Having resolved to sort out my own lists, I ended up writing a little python function to help, which is reproduced here.

import vobject, phonenumbers
import polars as pl

def parse_vcard_file(vcfs):
    numbers = []
    
    for c in vobject.readComponents(vcfs):
        if hasattr(c, 'tel'):
            n = phonenumbers.parse(c.tel.value, 'GB') 

            numbers.append({"phone" : phonenumbers.format_number(
                                n, phonenumbers.PhoneNumberFormat.E164),
                            "name" : c.fn.value })
    return  pl.from_dicts(numbers).lazy()

The function takes a stream or a multline string and returns a polars LazyFrame.
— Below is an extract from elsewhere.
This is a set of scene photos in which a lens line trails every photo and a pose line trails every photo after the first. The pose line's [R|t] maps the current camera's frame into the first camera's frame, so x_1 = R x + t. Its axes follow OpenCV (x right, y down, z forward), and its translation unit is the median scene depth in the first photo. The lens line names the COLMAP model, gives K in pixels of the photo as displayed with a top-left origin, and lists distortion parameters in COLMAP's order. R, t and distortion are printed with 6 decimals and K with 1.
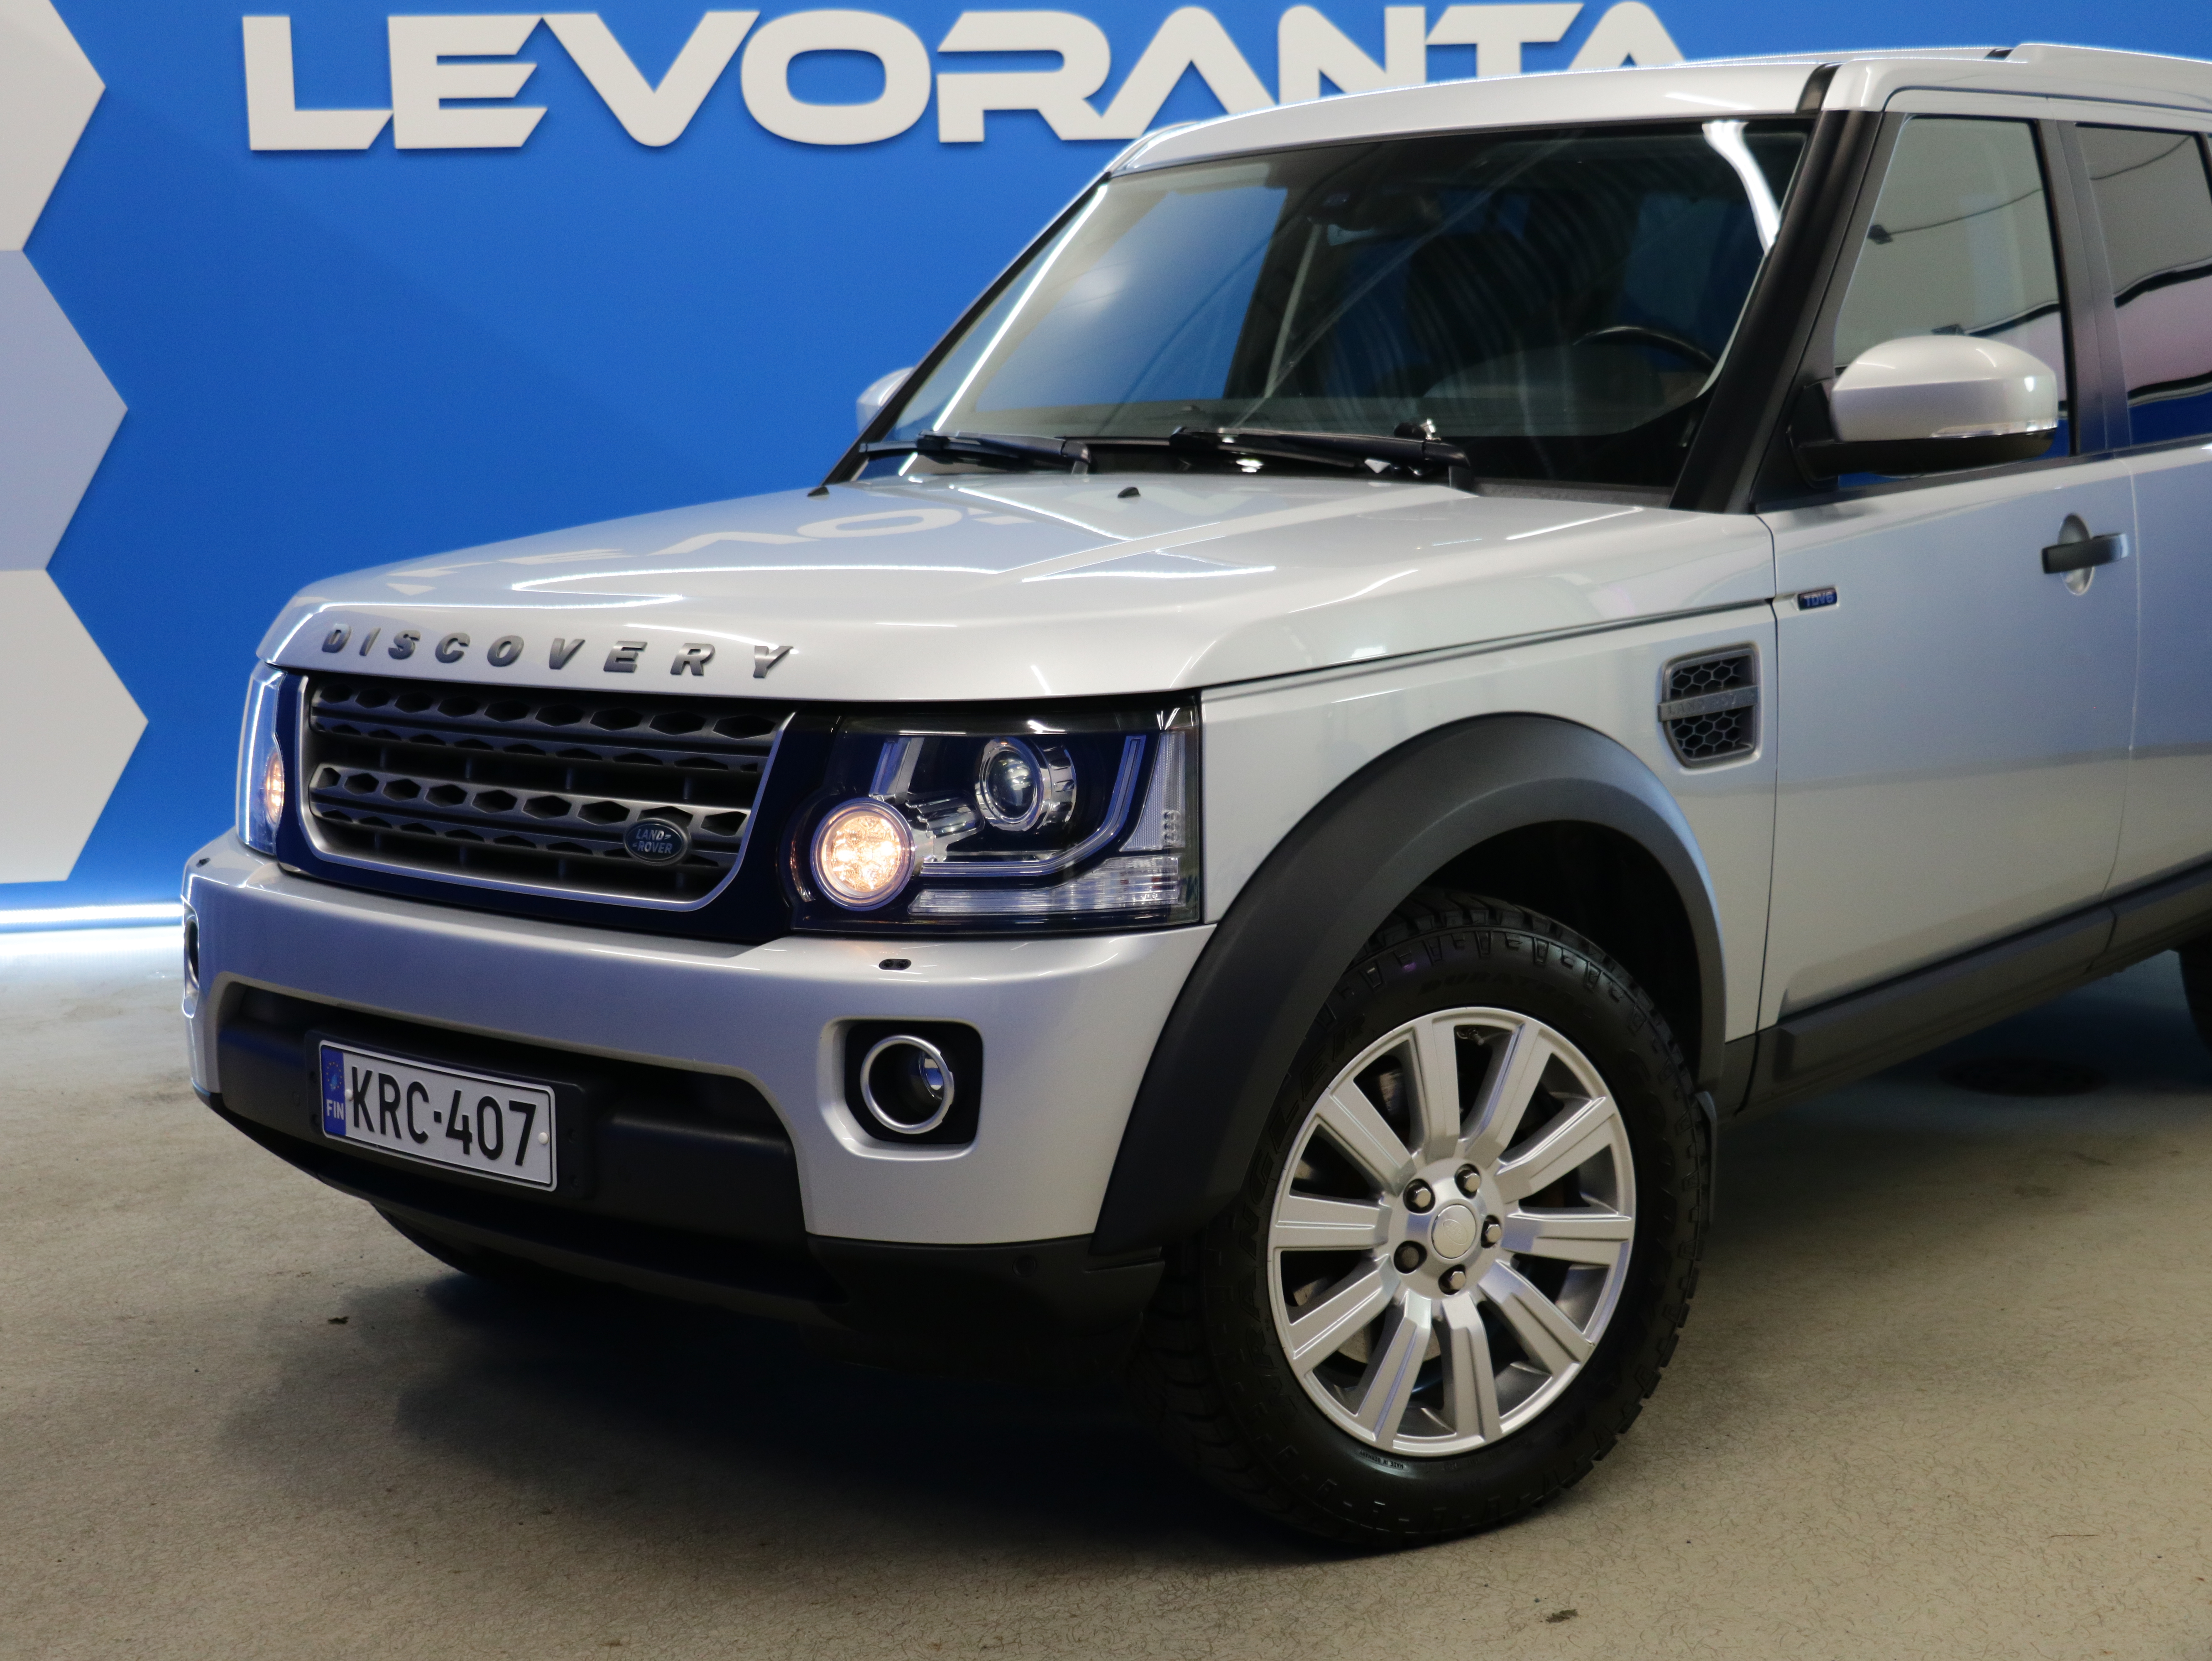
lens RADIAL K [[3057.6, 0, 1107.7], [0, 3057.6, 827.2], [0, 0, 1]] dist [-0.008742, -0.009625]
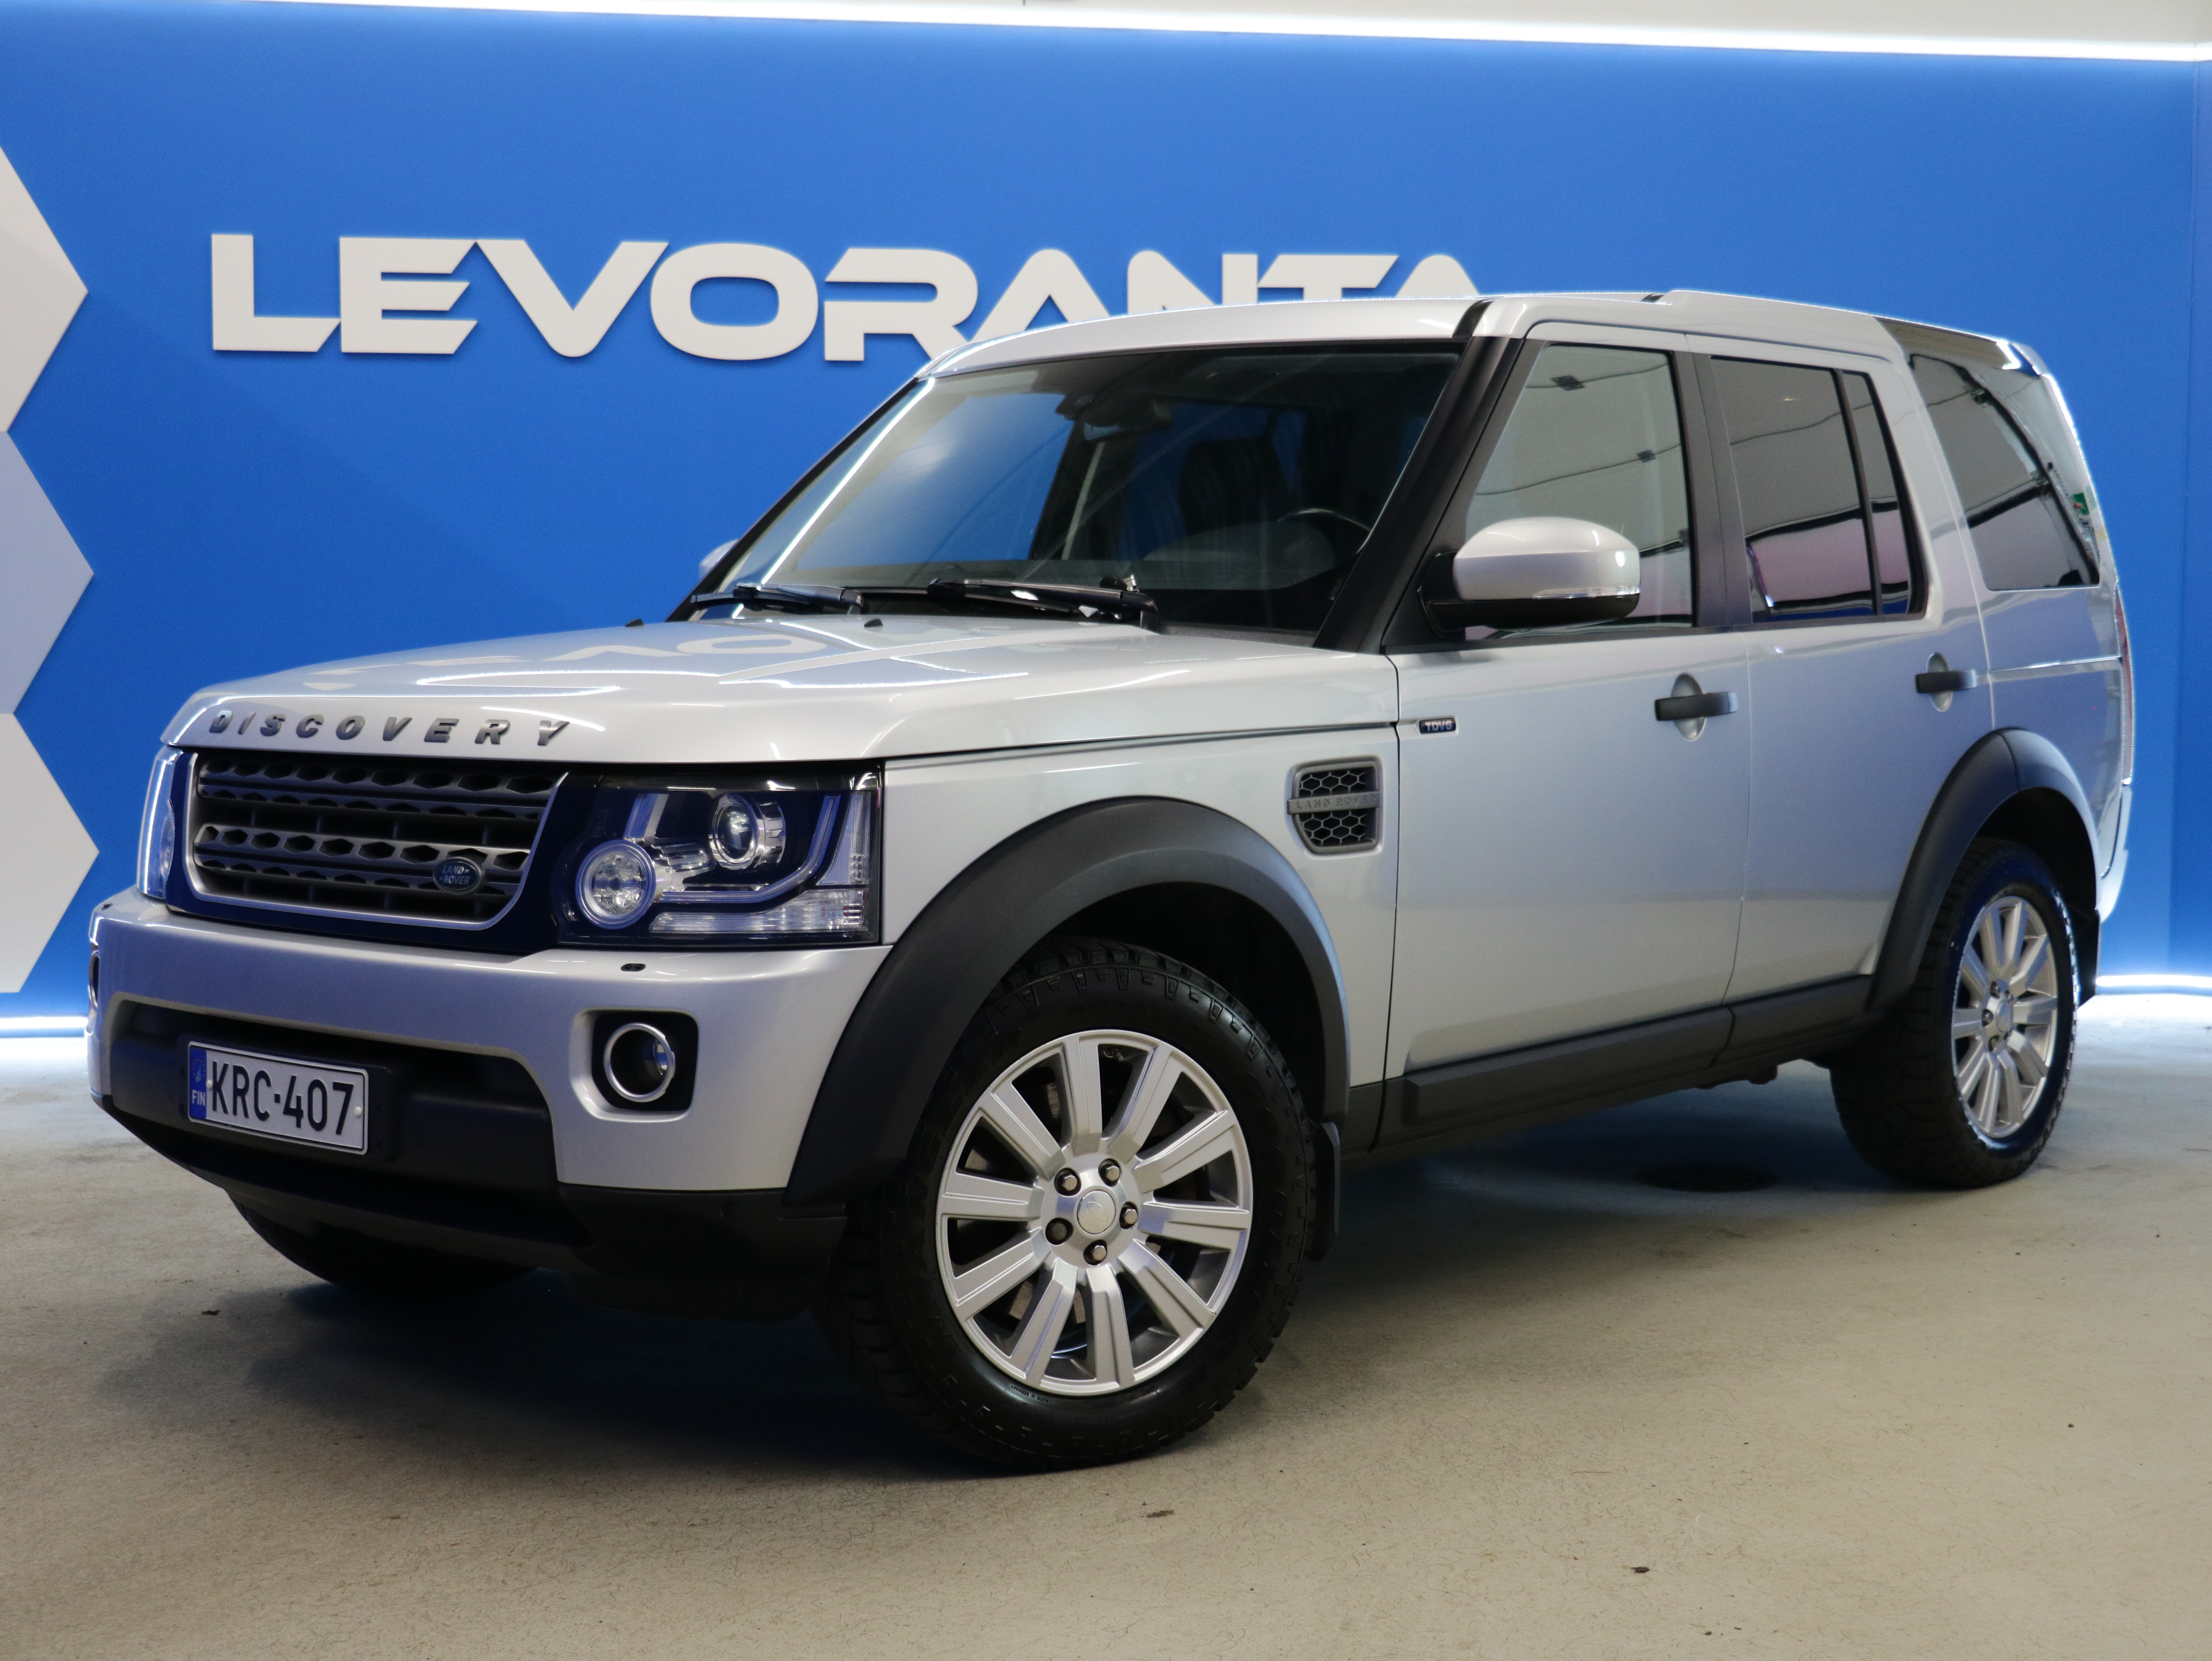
lens RADIAL K [[2975.8, 0, 1103.8], [0, 2975.8, 833.9], [0, 0, 1]] dist [-0.010392, -0.016517]
pose [[0.999624, 0.025503, 0.010111, 0.096365], [-0.024714, 0.997121, -0.071691, 0.063223], [-0.011911, 0.071414, 0.997376, -0.204249]]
It depends on a few external libraries, namely vobject, phonenumberslite and polars.

vcard is a slighly odd format, it looks a bit like this:

BEGIN:VCARD
VERSION:3.0
PRODID:-//Apple Inc.//iOS 10.3.3//EN
N:Brewer;Bill;;;
FN:Bill Brewer
item1.TEL;type=pref:0700973645
EMAIL;TYPE=work:bill.brewer@widdicome.fair
REV:2019-01-30T13:01:38Z
END:VCARD

and no two implementations seem to agree on what to write into what field.

vobject is able to process a stream (file or otherwise) into vcard objects by calling the function readComponents().

I use the phonenumberslite library to normalize the phone number fields into a standard format, in this case +447700973645. GB is the default region (i.e. +44) that will be used if the number doesn’t have a country code.

This function can be used to generate data frames from exported vcf address books for further analysis, such as:


with open('apple.vcf') as apple_file, open('nextcloud.vcf') as nextcloud_file :
    apple_numbers = parse_vcard_file(apple_file)
    nextcloud_numbers = parse_vcard_file(nextcloud_file)


apple_numbers_not_in_nextcloud = apple_numbers.join(nextcloud_numbers, on="phone", how="anti")

display(apple_numbers_not_in_nextcloud.collect())

numbers_in_both_files = apple_numbers.join(nextcloud_numbers, on="phone", 
                                           how="inner",suffix ="_nextcloud")
numbers_in_both_files_with_different_names = numbers_in_both_files.filter(
    pl.col("name") != pl.col("name_nextcloud") )

display(numbers_in_both_files_with_different_names.collect())